Open juanjgalvez opened 7 years ago
Original date: 2017-02-16 21:44:51
Core decided that a Node Group should be added on top of the current Group CkMulticastMgr
Original date: 2017-05-09 20:50:04
This won't be an API change, AFAICT, so it could be done in a patch release.
Original date: 2017-08-30 19:47:27
Any update on this?
Original date: 2017-10-11 20:23:18
Currently debugging this on Blue Waters.
Original date: 2017-10-11 20:39:48
This is crashing on BW with 64 nodes.
The dependency chain for building CkArray group is locMgr->mcastMgr->array. Apparently the crash is due to nodegroup dependencies not existing (are ignored).

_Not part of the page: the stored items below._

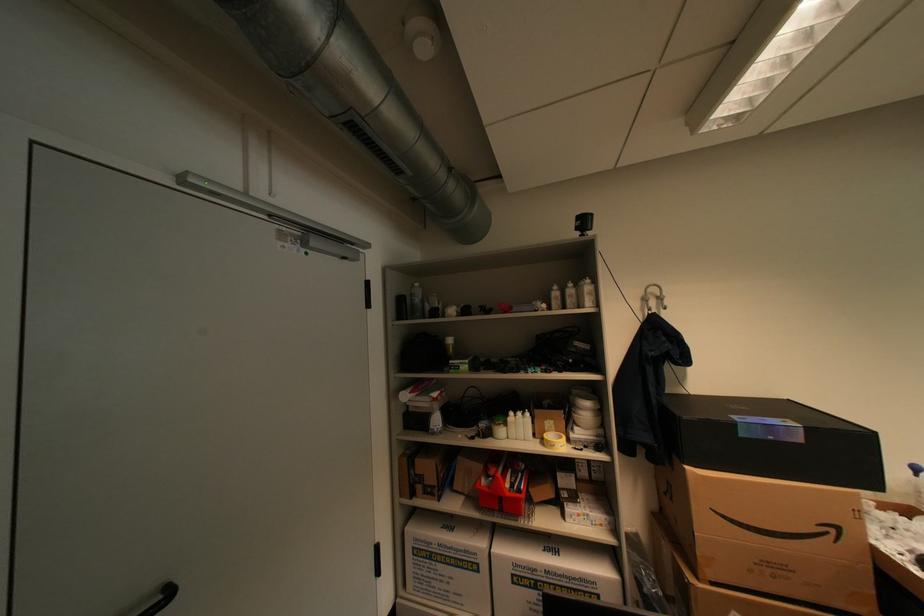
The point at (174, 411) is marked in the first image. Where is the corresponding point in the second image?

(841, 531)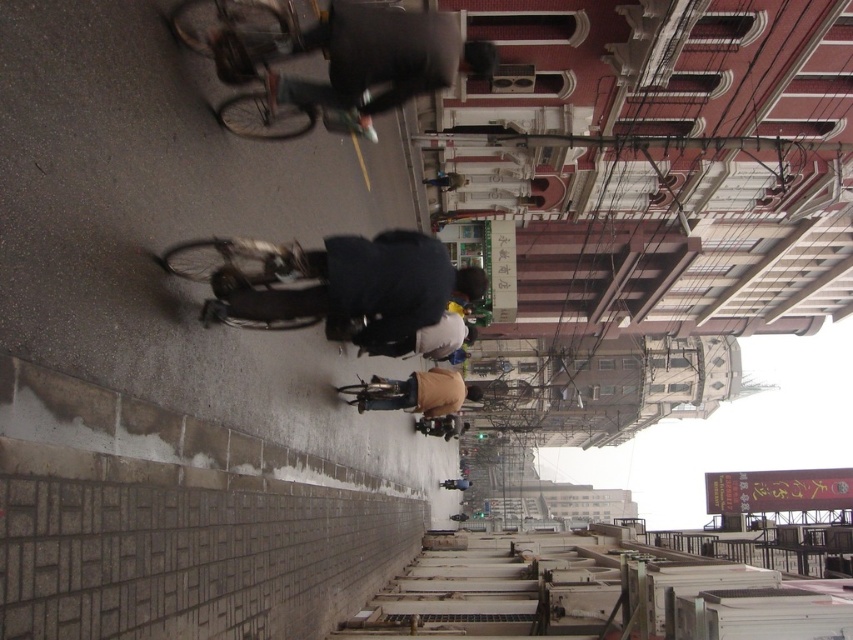
Question: Based on their relative distances, which object is nearer to the dark blue fabric jacket at center?

Choices:
 (A) tan fabric pants at center
 (B) shiny metallic bicycle at center

Answer: (B)

Question: Based on their relative distances, which object is farther from the tan fabric pants at center?

Choices:
 (A) shiny metallic bicycle at center
 (B) dark blue fabric jacket at center

Answer: (A)

Question: Considering the relative positions of dark blue fabric jacket at center and shiny metallic bicycle at center in the image provided, where is dark blue fabric jacket at center located with respect to shiny metallic bicycle at center?

Choices:
 (A) below
 (B) above

Answer: (B)

Question: Can you confirm if dark blue fabric jacket at center is bigger than tan fabric pants at center?

Choices:
 (A) no
 (B) yes

Answer: (A)

Question: Among these objects, which one is nearest to the camera?

Choices:
 (A) tan fabric pants at center
 (B) shiny metallic bicycle at center

Answer: (B)

Question: In this image, where is dark blue fabric jacket at center located relative to shiny metallic bicycle at center?

Choices:
 (A) right
 (B) left

Answer: (A)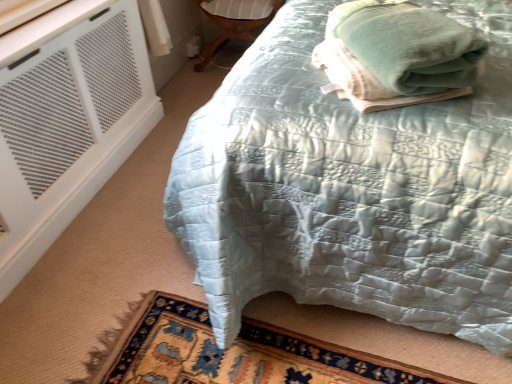
Question: From a real-world perspective, is matte wood side table at lower center beneath green soft towel at upper right?

Choices:
 (A) no
 (B) yes

Answer: (B)

Question: Is matte wood side table at lower center smaller than green soft towel at upper right?

Choices:
 (A) no
 (B) yes

Answer: (A)

Question: Is matte wood side table at lower center not inside green soft towel at upper right?

Choices:
 (A) no
 (B) yes

Answer: (B)

Question: From the image's perspective, would you say matte wood side table at lower center is shown under green soft towel at upper right?

Choices:
 (A) yes
 (B) no

Answer: (B)

Question: Does matte wood side table at lower center have a lesser height compared to green soft towel at upper right?

Choices:
 (A) no
 (B) yes

Answer: (A)

Question: Is green soft towel at upper right inside matte wood side table at lower center?

Choices:
 (A) no
 (B) yes

Answer: (A)

Question: Is white mesh air conditioning at lower left positioned in front of silky blue quilt at center?

Choices:
 (A) yes
 (B) no

Answer: (B)

Question: Can you confirm if white mesh air conditioning at lower left is positioned to the right of silky blue quilt at center?

Choices:
 (A) no
 (B) yes

Answer: (A)

Question: Considering the relative sizes of white mesh air conditioning at lower left and silky blue quilt at center in the image provided, is white mesh air conditioning at lower left thinner than silky blue quilt at center?

Choices:
 (A) yes
 (B) no

Answer: (A)

Question: Is silky blue quilt at center completely or partially inside white mesh air conditioning at lower left?

Choices:
 (A) no
 (B) yes

Answer: (A)

Question: Does white mesh air conditioning at lower left have a smaller size compared to silky blue quilt at center?

Choices:
 (A) no
 (B) yes

Answer: (B)

Question: Is white mesh air conditioning at lower left positioned behind silky blue quilt at center?

Choices:
 (A) yes
 (B) no

Answer: (A)

Question: Can you confirm if green soft towel at upper right is smaller than matte wood side table at lower center?

Choices:
 (A) no
 (B) yes

Answer: (B)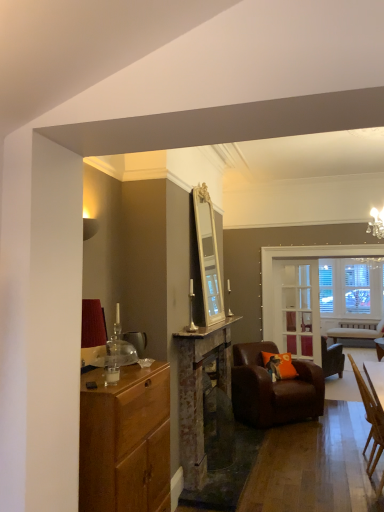
Question: From the image's perspective, is marble counter top at center under clear glass door at center?

Choices:
 (A) yes
 (B) no

Answer: (B)

Question: Is marble counter top at center outside clear glass door at center?

Choices:
 (A) yes
 (B) no

Answer: (A)

Question: Considering the relative positions of marble counter top at center and clear glass door at center in the image provided, is marble counter top at center in front of clear glass door at center?

Choices:
 (A) no
 (B) yes

Answer: (B)

Question: Considering the relative sizes of marble counter top at center and clear glass door at center in the image provided, is marble counter top at center taller than clear glass door at center?

Choices:
 (A) no
 (B) yes

Answer: (A)

Question: From a real-world perspective, is marble counter top at center located beneath clear glass door at center?

Choices:
 (A) yes
 (B) no

Answer: (B)

Question: In the image, is brown leather armchair at center, which is the second chair in front-to-back order, positioned in front of or behind brown leather armchair at center, placed as the 1th chair when sorted from back to front?

Choices:
 (A) front
 (B) behind

Answer: (A)

Question: From a real-world perspective, relative to brown leather armchair at center, the third chair when ordered from front to back, is brown leather armchair at center, which is the second chair in front-to-back order, vertically above or below?

Choices:
 (A) above
 (B) below

Answer: (B)

Question: Considering the relative positions of brown leather armchair at center, the 2th chair viewed from the back, and brown leather armchair at center, the third chair when ordered from front to back, in the image provided, is brown leather armchair at center, the 2th chair viewed from the back, to the left or to the right of brown leather armchair at center, the third chair when ordered from front to back,?

Choices:
 (A) left
 (B) right

Answer: (A)

Question: Looking at the image, does brown leather armchair at center, the 2th chair viewed from the back, seem bigger or smaller compared to brown leather armchair at center, the third chair when ordered from front to back?

Choices:
 (A) big
 (B) small

Answer: (B)

Question: Is light brown wooden chair at lower right, the first chair positioned from the front, taller or shorter than brown leather armchair at center, the 2th chair viewed from the back?

Choices:
 (A) tall
 (B) short

Answer: (A)

Question: Is light brown wooden chair at lower right, the first chair positioned from the front, situated inside brown leather armchair at center, which is the second chair in front-to-back order, or outside?

Choices:
 (A) inside
 (B) outside

Answer: (B)

Question: From a real-world perspective, is light brown wooden chair at lower right, which ranks as the 3th chair in back-to-front order, positioned above or below brown leather armchair at center, which is the second chair in front-to-back order?

Choices:
 (A) below
 (B) above

Answer: (B)

Question: Considering their positions, is light brown wooden chair at lower right, which ranks as the 3th chair in back-to-front order, located in front of or behind brown leather armchair at center, which is the second chair in front-to-back order?

Choices:
 (A) front
 (B) behind

Answer: (A)

Question: From the image's perspective, relative to brown leather armchair at center, the third chair when ordered from front to back, is wooden cabinet at left above or below?

Choices:
 (A) below
 (B) above

Answer: (B)

Question: From a real-world perspective, relative to brown leather armchair at center, placed as the 1th chair when sorted from back to front, is wooden cabinet at left vertically above or below?

Choices:
 (A) above
 (B) below

Answer: (A)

So, because mcastMgr is in the middle of dependency chain the end result is that there is NO dependency being enforced for creation.
Original date: 2017-10-30 14:44:20
Respecting the dependencies during creation seems to solve problems. Performance still needs to be tuned.
But nodegroup dependencies support does not exist yet in main charm branch, and merging a good solution will probably take some time.
Original issue: https://charm.cs.illinois.edu/redmine/issues/1394
Because CkMulticastMgr is a group, it uses a tree structure of PEs to send group messages. The problem is that if one of the PEs in the tree is busy with something, it won't process multicast messages that could be processed by other PEs in the same node.
Solution is to convert CkMulticastMgr to a nodegroup. Trees should be of logical nodes (processes) instead. Ideally, the spanning tree algorithm will also be physical-node aware when topology information is present.